To continue this topic, as it's been pretty popular...there was just another paper released by another group at Cold Spring Harbor using Nimblegen arrays in combination with Solexa sequencing.
Link to Nature is here:
http://www.nature.com/ng/journal/v39...g.2007.42.html
Some interesting highlights below, I'll try to expand on the paper tomorrow...it's getting late for me!
1. They show what we've already seen from the Baylor/Emory groups (discussed over in our 454 forum), that it's possible to capture a majority of human exons on 6-7 Nimblegen arrays with ~350k features each. Seems to be the same probe design, 60-mers tiled every 20bp.
2. Some data that suggests WGA samples miss quite a bit...~60% of exons represented with WGA, and ~98% without. Also WGA biases slightly against AT rich exons.
3. Showed that shorter captured samples (150-200, the range Illumina recommends...) work much better than capturing 500-600 base fragments. This is not surprising as Illumina relies on fragment length for efficient bridging and cluster generation. Seems they tried the same protocol that the 454/Nimblegen groups used.
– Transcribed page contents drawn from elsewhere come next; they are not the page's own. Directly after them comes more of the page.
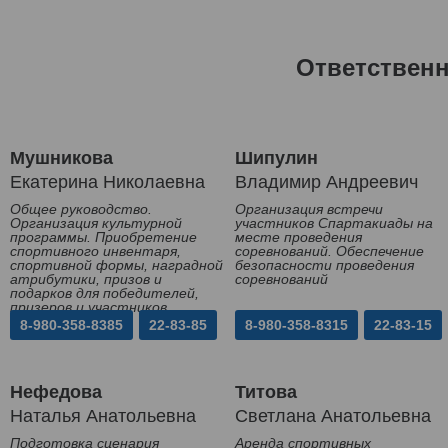
Ответствен
Мушникова
Шипулин
Екатерина Николаевна
Владимир Андреевич
Общее руководство.
Организация встречи
Организация культурной
участников Спартакиады на
программы. Приобретение
месте проведения
спортивного инвентаря,
соревнований. Обеспечение
спортивной формы, наградной
безопасности проведения
атрибутики, призов и
соревнований
подарков для победителей,
призеров и участников
Спартакиады
8-980-358-8385
22-83-85
8-980-358-8315
22-83-15
Нефедова
Титова
Наталья Анатольевна
Светлана Анатольевна
Подготовка сценария
Аренда спортивных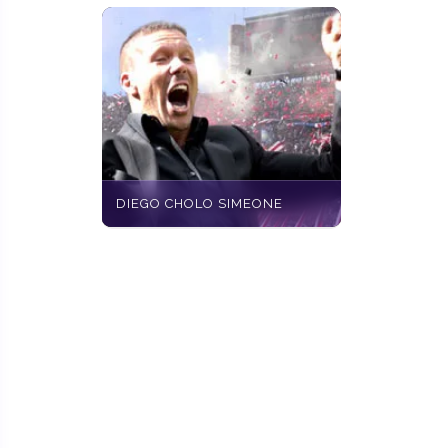
DIEGO CHOLO SIMEONE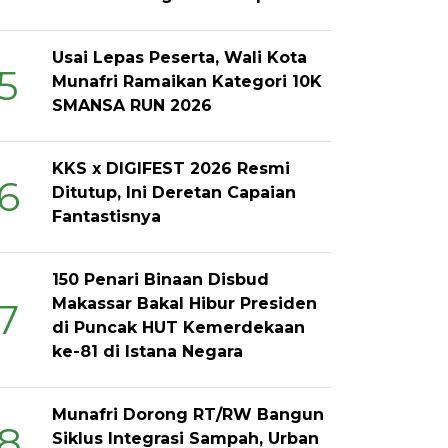
Usai Lepas Peserta, Wali Kota
5
Munafri Ramaikan Kategori 10K
SMANSA RUN 2026
KKS x DIGIFEST 2026 Resmi
6
Ditutup, Ini Deretan Capaian
Fantastisnya
150 Penari Binaan Disbud
Makassar Bakal Hibur Presiden
7
di Puncak HUT Kemerdekaan
ke-81 di Istana Negara
Munafri Dorong RT/RW Bangun
8
Siklus Integrasi Sampah, Urban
4. A remarkable lack of commentary on sequencing accuracy, with only one comment stating that they detected 60% of HapMap SNP's expected in this CEPH individual.
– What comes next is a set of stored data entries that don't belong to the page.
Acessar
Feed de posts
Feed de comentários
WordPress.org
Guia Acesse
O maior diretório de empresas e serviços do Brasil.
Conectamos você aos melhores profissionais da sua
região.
They show some actual read data in the Supplementary Info from five SNP loci, which in reality is quite disappointing from an accuracy standpoint. There are at least 3 random differences from consensus in some of the reads that they fail to address, and in the same breath claim they are calling heterozygous SNPs simply because there are differences seen at an rs locus. I don't have the paper in front of me now but there were quite a few low quality bases as well. Up to 17 bases out of 26 in one run were quite poor.
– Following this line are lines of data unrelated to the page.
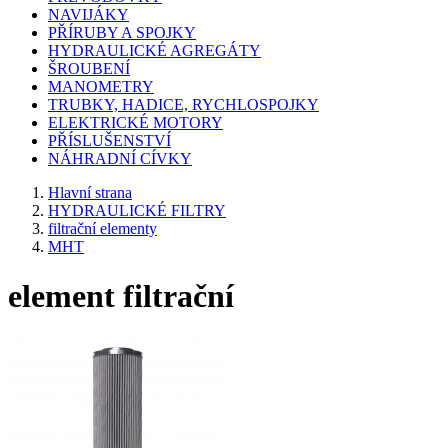
NAVIJÁKY
PŘÍRUBY A SPOJKY
HYDRAULICKÉ AGREGÁTY
ŠROUBENÍ
MANOMETRY
TRUBKY, HADICE, RYCHLOSPOJKY
ELEKTRICKÉ MOTORY
PŘÍSLUŠENSTVÍ
NÁHRADNÍ CÍVKY
Hlavní strana
HYDRAULICKÉ FILTRY
filtrační elementy
MHT
element filtrační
I also wonder why the authors, in the intro to the paper, describe Solexa sequencing as generating "35-50" bp reads, and then use 26bp read lengths throughout their study. Comes across like an industrial application note from Illumina/Nimblegen, rather than a Nature paper.
Anyway, very interesting paper, although not the best presentation of actual sequence data nor any biology. It reminds me of the early days of microarrays when all you had to do demonstrate a run on someone's array platform to get a Nature paper. In all actuality I'm just jealous that I don't get to work with this type of technology, yet.